[Dataset entries]
====
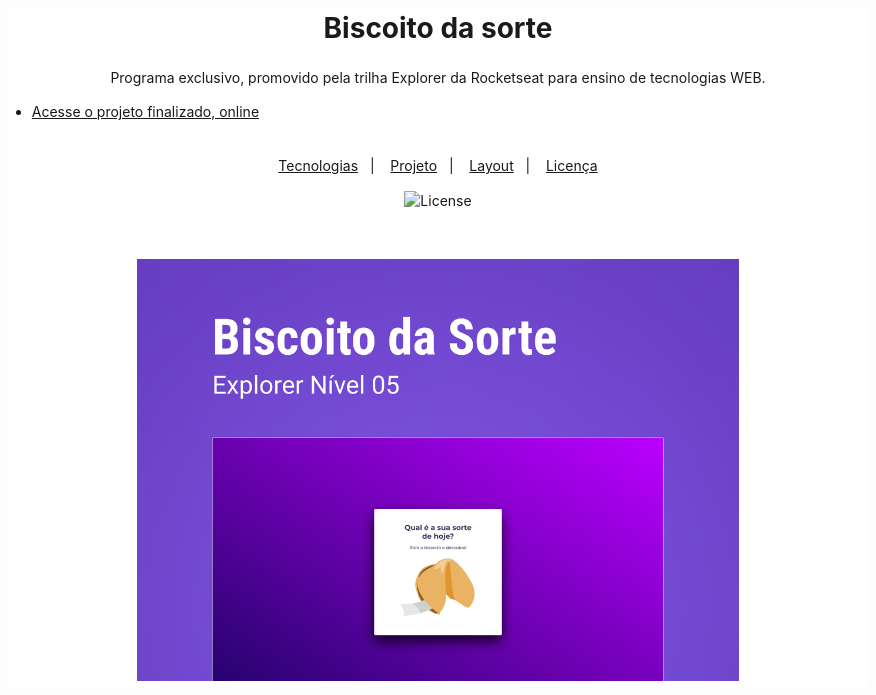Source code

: <h1 align="center"> Biscoito da sorte </h1>

<p align="center">
Programa exclusivo, promovido pela trilha Explorer da Rocketseat para ensino de tecnologias WEB. 
</p>

- [Acesse o projeto finalizado, online](https://bernardosa01.github.io/Biscoito-da-sorte/)
<br><br>
<p align="center">
  <a href="#-tecnologias">Tecnologias</a>&nbsp;&nbsp;&nbsp;|&nbsp;&nbsp;&nbsp;
  <a href="#-projeto">Projeto</a>&nbsp;&nbsp;&nbsp;|&nbsp;&nbsp;&nbsp;
  <a href="#-layout">Layout</a>&nbsp;&nbsp;&nbsp;|&nbsp;&nbsp;&nbsp;
  <a href="#memo-licença">Licença</a>
</p>

<p align="center">
  <img alt="License" src="https://img.shields.io/static/v1?label=license&message=MIT&color=49AA26&labelColor=000000">
</p>

<br>

<p align="center">
  <img alt="projeto Biscoito da sorte" src=".github/preview.png" width="70%">
</p>
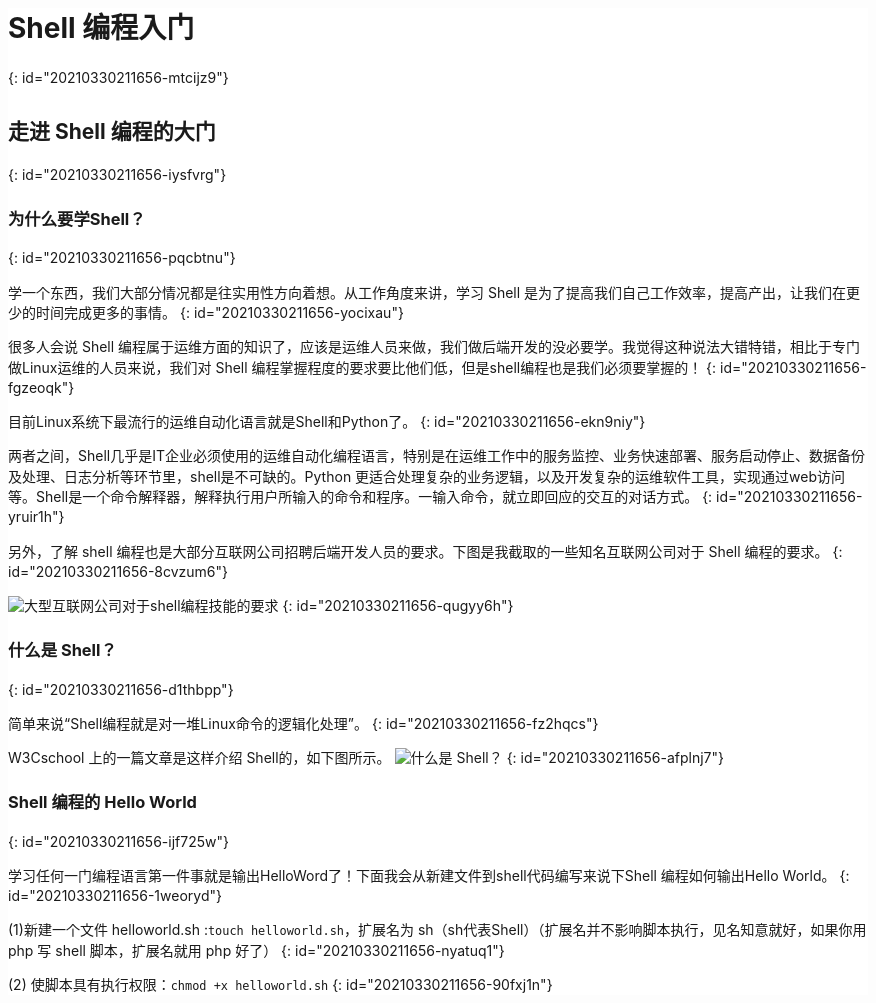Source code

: 

# Shell 编程入门
{: id="20210330211656-mtcijz9"}

## 走进 Shell 编程的大门
{: id="20210330211656-iysfvrg"}

### 为什么要学Shell？
{: id="20210330211656-pqcbtnu"}

学一个东西，我们大部分情况都是往实用性方向着想。从工作角度来讲，学习 Shell 是为了提高我们自己工作效率，提高产出，让我们在更少的时间完成更多的事情。
{: id="20210330211656-yocixau"}

很多人会说 Shell 编程属于运维方面的知识了，应该是运维人员来做，我们做后端开发的没必要学。我觉得这种说法大错特错，相比于专门做Linux运维的人员来说，我们对 Shell 编程掌握程度的要求要比他们低，但是shell编程也是我们必须要掌握的！
{: id="20210330211656-fgzeoqk"}

目前Linux系统下最流行的运维自动化语言就是Shell和Python了。
{: id="20210330211656-ekn9niy"}

两者之间，Shell几乎是IT企业必须使用的运维自动化编程语言，特别是在运维工作中的服务监控、业务快速部署、服务启动停止、数据备份及处理、日志分析等环节里，shell是不可缺的。Python 更适合处理复杂的业务逻辑，以及开发复杂的运维软件工具，实现通过web访问等。Shell是一个命令解释器，解释执行用户所输入的命令和程序。一输入命令，就立即回应的交互的对话方式。
{: id="20210330211656-yruir1h"}

另外，了解 shell 编程也是大部分互联网公司招聘后端开发人员的要求。下图是我截取的一些知名互联网公司对于 Shell 编程的要求。
{: id="20210330211656-8cvzum6"}

![大型互联网公司对于shell编程技能的要求](http://my-blog-to-use.oss-cn-beijing.aliyuncs.com/18-11-16/60190220.jpg)
{: id="20210330211656-qugyy6h"}

### 什么是 Shell？
{: id="20210330211656-d1thbpp"}

简单来说“Shell编程就是对一堆Linux命令的逻辑化处理”。
{: id="20210330211656-fz2hqcs"}

W3Cschool 上的一篇文章是这样介绍 Shell的，如下图所示。
![什么是 Shell？](http://my-blog-to-use.oss-cn-beijing.aliyuncs.com/18-11-26/19456505.jpg)
{: id="20210330211656-afplnj7"}

### Shell 编程的 Hello World
{: id="20210330211656-ijf725w"}

学习任何一门编程语言第一件事就是输出HelloWord了！下面我会从新建文件到shell代码编写来说下Shell 编程如何输出Hello World。
{: id="20210330211656-1weoryd"}

(1)新建一个文件 helloworld.sh :`touch helloworld.sh`，扩展名为 sh（sh代表Shell）（扩展名并不影响脚本执行，见名知意就好，如果你用 php 写 shell 脚本，扩展名就用 php 好了）
{: id="20210330211656-nyatuq1"}

(2) 使脚本具有执行权限：`chmod +x helloworld.sh`
{: id="20210330211656-90fxj1n"}
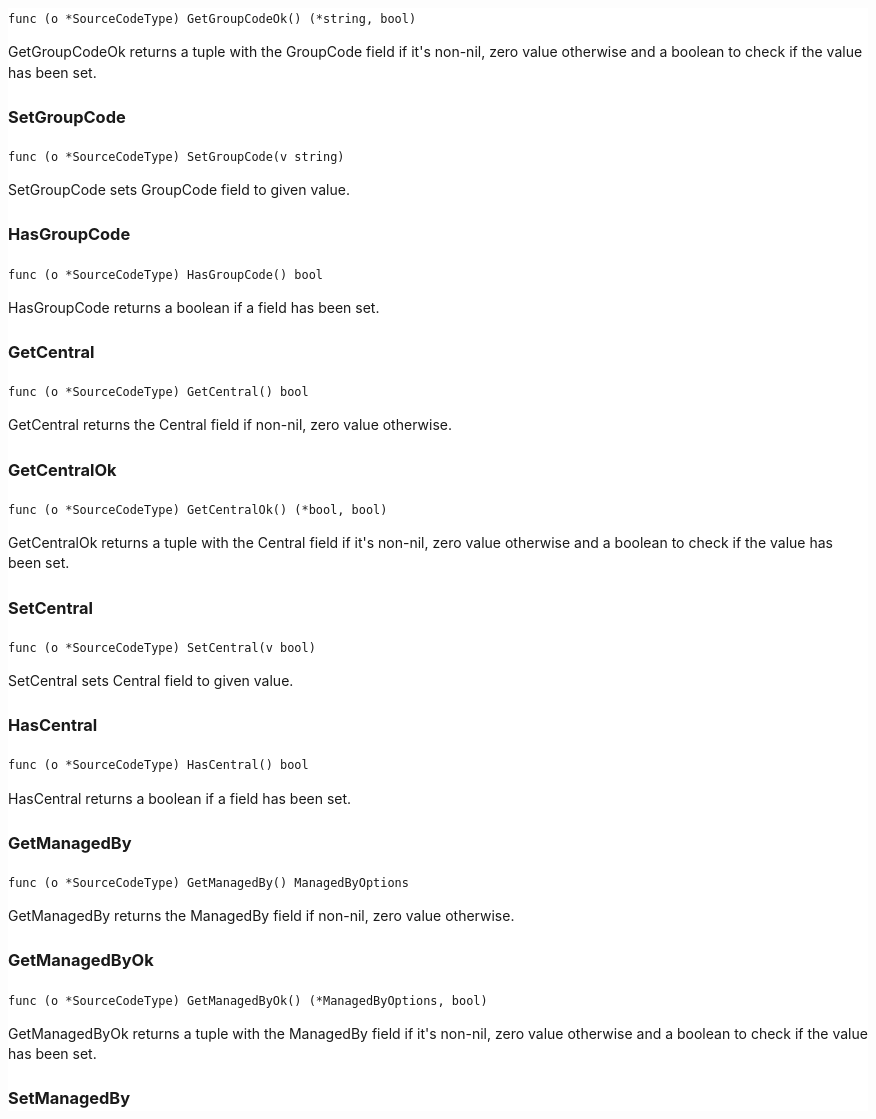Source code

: `func (o *SourceCodeType) GetGroupCodeOk() (*string, bool)`

GetGroupCodeOk returns a tuple with the GroupCode field if it's non-nil, zero value otherwise
and a boolean to check if the value has been set.

### SetGroupCode

`func (o *SourceCodeType) SetGroupCode(v string)`

SetGroupCode sets GroupCode field to given value.

### HasGroupCode

`func (o *SourceCodeType) HasGroupCode() bool`

HasGroupCode returns a boolean if a field has been set.

### GetCentral

`func (o *SourceCodeType) GetCentral() bool`

GetCentral returns the Central field if non-nil, zero value otherwise.

### GetCentralOk

`func (o *SourceCodeType) GetCentralOk() (*bool, bool)`

GetCentralOk returns a tuple with the Central field if it's non-nil, zero value otherwise
and a boolean to check if the value has been set.

### SetCentral

`func (o *SourceCodeType) SetCentral(v bool)`

SetCentral sets Central field to given value.

### HasCentral

`func (o *SourceCodeType) HasCentral() bool`

HasCentral returns a boolean if a field has been set.

### GetManagedBy

`func (o *SourceCodeType) GetManagedBy() ManagedByOptions`

GetManagedBy returns the ManagedBy field if non-nil, zero value otherwise.

### GetManagedByOk

`func (o *SourceCodeType) GetManagedByOk() (*ManagedByOptions, bool)`

GetManagedByOk returns a tuple with the ManagedBy field if it's non-nil, zero value otherwise
and a boolean to check if the value has been set.

### SetManagedBy
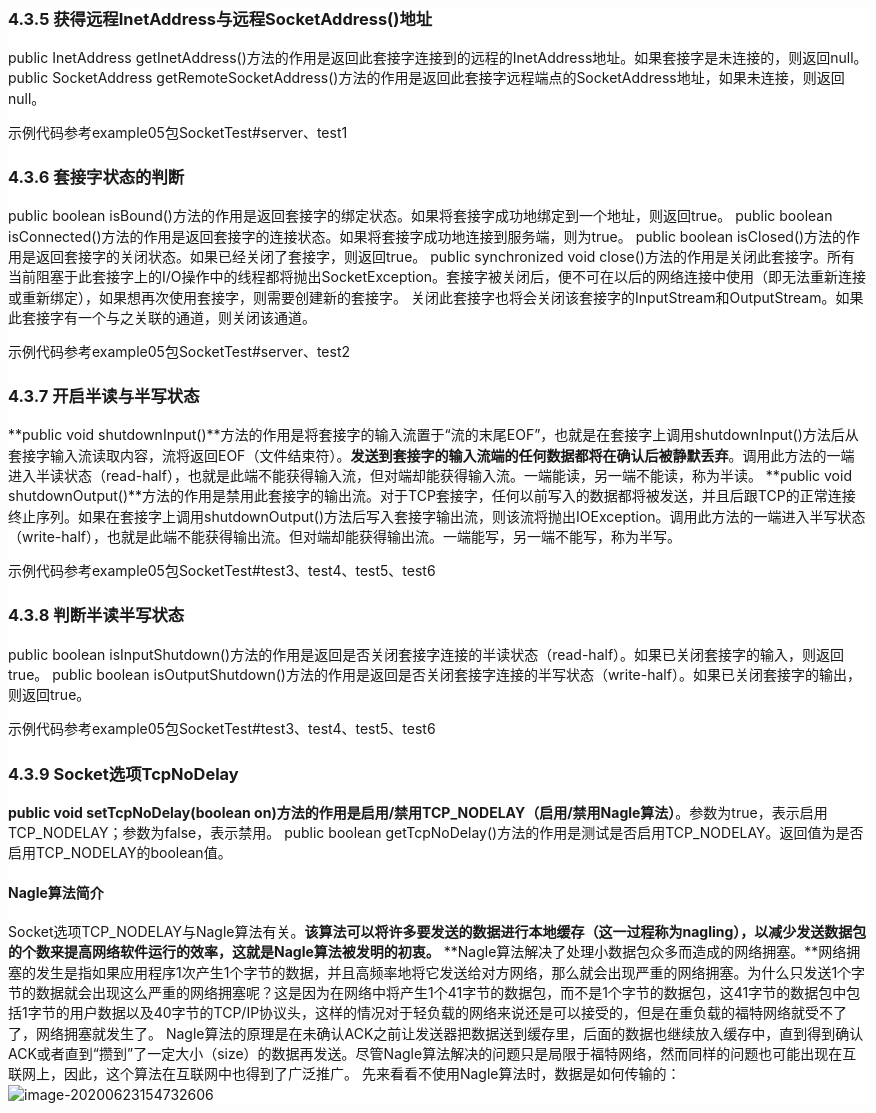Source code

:### 4.3.5 获得远程InetAddress与远程SocketAddress()地址

public InetAddress getInetAddress()方法的作用是返回此套接字连接到的远程的InetAddress地址。如果套接字是未连接的，则返回null。
public SocketAddress getRemoteSocketAddress()方法的作用是返回此套接字远程端点的SocketAddress地址，如果未连接，则返回null。

示例代码参考example05包SocketTest#server、test1

### 4.3.6 套接字状态的判断

public boolean isBound()方法的作用是返回套接字的绑定状态。如果将套接字成功地绑定到一个地址，则返回true。
public boolean isConnected()方法的作用是返回套接字的连接状态。如果将套接字成功地连接到服务端，则为true。
public boolean isClosed()方法的作用是返回套接字的关闭状态。如果已经关闭了套接字，则返回true。
public synchronized void close()方法的作用是关闭此套接字。所有当前阻塞于此套接字上的I/O操作中的线程都将抛出SocketException。套接字被关闭后，便不可在以后的网络连接中使用（即无法重新连接或重新绑定），如果想再次使用套接字，则需要创建新的套接字。
关闭此套接字也将会关闭该套接字的InputStream和OutputStream。如果此套接字有一个与之关联的通道，则关闭该通道。

示例代码参考example05包SocketTest#server、test2

### 4.3.7 开启半读与半写状态

**public void shutdownInput()**方法的作用是将套接字的输入流置于“流的末尾EOF”，也就是在套接字上调用shutdownInput()方法后从套接字输入流读取内容，流将返回EOF（文件结束符）。**发送到套接字的输入流端的任何数据都将在确认后被静默丢弃**。调用此方法的一端进入半读状态（read-half），也就是此端不能获得输入流，但对端却能获得输入流。一端能读，另一端不能读，称为半读。
**public void shutdownOutput()**方法的作用是禁用此套接字的输出流。对于TCP套接字，任何以前写入的数据都将被发送，并且后跟TCP的正常连接终止序列。如果在套接字上调用shutdownOutput()方法后写入套接字输出流，则该流将抛出IOException。调用此方法的一端进入半写状态（write-half），也就是此端不能获得输出流。但对端却能获得输出流。一端能写，另一端不能写，称为半写。

示例代码参考example05包SocketTest#test3、test4、test5、test6

### 4.3.8 判断半读半写状态

public boolean isInputShutdown()方法的作用是返回是否关闭套接字连接的半读状态（read-half）。如果已关闭套接字的输入，则返回true。
public boolean isOutputShutdown()方法的作用是返回是否关闭套接字连接的半写状态（write-half）。如果已关闭套接字的输出，则返回true。

示例代码参考example05包SocketTest#test3、test4、test5、test6

### 4.3.9 Socket选项TcpNoDelay

**public void setTcpNoDelay(boolean on)方法的作用是启用/禁用TCP_NODELAY（启用/禁用Nagle算法）**。参数为true，表示启用TCP_NODELAY；参数为false，表示禁用。
public boolean getTcpNoDelay()方法的作用是测试是否启用TCP_NODELAY。返回值为是否启用TCP_NODELAY的boolean值。

#### Nagle算法简介

Socket选项TCP_NODELAY与Nagle算法有关。**该算法可以将许多要发送的数据进行本地缓存（这一过程称为nagling），以减少发送数据包的个数来提高网络软件运行的效率，这就是Nagle算法被发明的初衷。**
**Nagle算法解决了处理小数据包众多而造成的网络拥塞。**网络拥塞的发生是指如果应用程序1次产生1个字节的数据，并且高频率地将它发送给对方网络，那么就会出现严重的网络拥塞。为什么只发送1个字节的数据就会出现这么严重的网络拥塞呢？这是因为在网络中将产生1个41字节的数据包，而不是1个字节的数据包，这41字节的数据包中包括1字节的用户数据以及40字节的TCP/IP协议头，这样的情况对于轻负载的网络来说还是可以接受的，但是在重负载的福特网络就受不了了，网络拥塞就发生了。
Nagle算法的原理是在未确认ACK之前让发送器把数据送到缓存里，后面的数据也继续放入缓存中，直到得到确认ACK或者直到“攒到”了一定大小（size）的数据再发送。尽管Nagle算法解决的问题只是局限于福特网络，然而同样的问题也可能出现在互联网上，因此，这个算法在互联网中也得到了广泛推广。
先来看看不使用Nagle算法时，数据是如何传输的：
![image-20200623154732606](/Users/zhukaishengy/StudyWorkSpace/nio-socket/src/main/java/com/autoai/chapter04/imgs//image-20200623154732606.png)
====
Copy the lines from the rows above word for word, everything from the line containing "### 4.3.8 判断半读半写状态" down to the line containing "#### Nagle算法简介", both included.

= Written response =
### 4.3.8 判断半读半写状态

public boolean isInputShutdown()方法的作用是返回是否关闭套接字连接的半读状态（read-half）。如果已关闭套接字的输入，则返回true。
public boolean isOutputShutdown()方法的作用是返回是否关闭套接字连接的半写状态（write-half）。如果已关闭套接字的输出，则返回true。

示例代码参考example05包SocketTest#test3、test4、test5、test6

### 4.3.9 Socket选项TcpNoDelay

**public void setTcpNoDelay(boolean on)方法的作用是启用/禁用TCP_NODELAY（启用/禁用Nagle算法）**。参数为true，表示启用TCP_NODELAY；参数为false，表示禁用。
public boolean getTcpNoDelay()方法的作用是测试是否启用TCP_NODELAY。返回值为是否启用TCP_NODELAY的boolean值。

#### Nagle算法简介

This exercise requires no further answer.